• Selected passage:
+ + + + + + +

Our task involved expanding our collective knowledge of coding, primarily utilizing the TEI standard and the XML format, of which we plugged finally into the versioning machine of the Fluid-Text.

However, what can’t clearly be seen in the digital manifestation of our effort are the organizational bumps we plowed into along the way– the rerouting and clarifying and focusing and… Here we will historicize the endeavor (much like our project scaffolds Thoreau to a greater degree)– of the careful balance digital humanists must establish between planning  and actual implementation.

For all the struggle, our project was completed. The Fluid-Text edition is ever-enhancing itself, and Thoreau isn’t done with us yet, either.

Table of Contents:

•The Process
• The Product
• Challenges
• The Future
• Digital Humanities
• Project Members
• Resources


 “No man ever stood the lower in my estimation for having a patch in his clothes…”

+ + + + + + +

• Collected data:
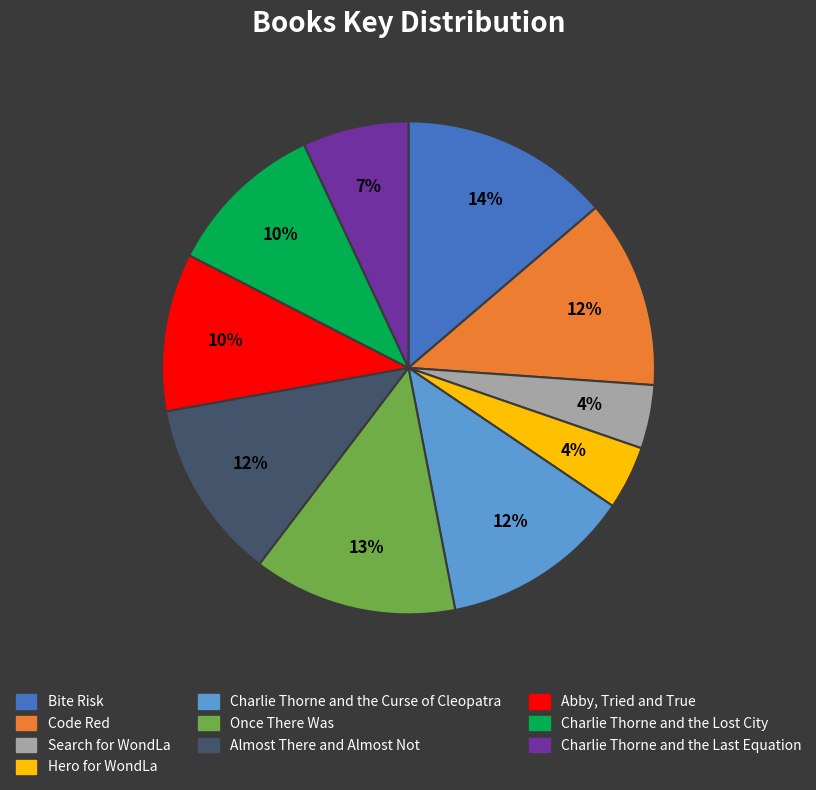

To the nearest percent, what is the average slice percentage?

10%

+ + + + + + +

• Required action 1: Write out the Thoreau project passage word for word, beginning at the words "However, what can’t" and stopping after "us yet, either.".
• Required action 2: Extend the Thoreau project passage from the point where it stops.
The listing is separate from the Thoreau project passage.

• Response area 1:
However, what can’t clearly be seen in the digital manifestation of our effort are the organizational bumps we plowed into along the way– the rerouting and clarifying and focusing and… Here we will historicize the endeavor (much like our project scaffolds Thoreau to a greater degree)– of the careful balance digital humanists must establish between planning  and actual implementation.

For all the struggle, our project was completed. The Fluid-Text edition is ever-enhancing itself, and Thoreau isn’t done with us yet, either.

• Response area 2:
For some time, the project was undefined. We rolled around in the dirt of ideas and potential projects, and had a few false starts and dead ends along the way. ENGL340’s Data Analysis group discussed feasible ideas with our team at the onset, as we were both working with types of coding and analysis as the basic  purpose to our project, but eventually the path was forked. Finally, it was decided, given the availability of materials, that we would create a coding project that amalgamated passages in Thoreau’s journals that were later referenced in the published edition of Walden in the digital edition, the Fluid-Text. These cross-references  were neatly cited in a compendium in the back of the volumes (#1-8) of “The Writings of Henry D. Thoreau.”

01_ThoreauThoreau kept extensive journals, of which he recorded ideas, notes, and thoughts he had during his days. Some were lengthy– others, jotted down half-ideas, of which seem only to make sense to Thoreau himself (or, when Thoreau later finished the thought by including it in Walden).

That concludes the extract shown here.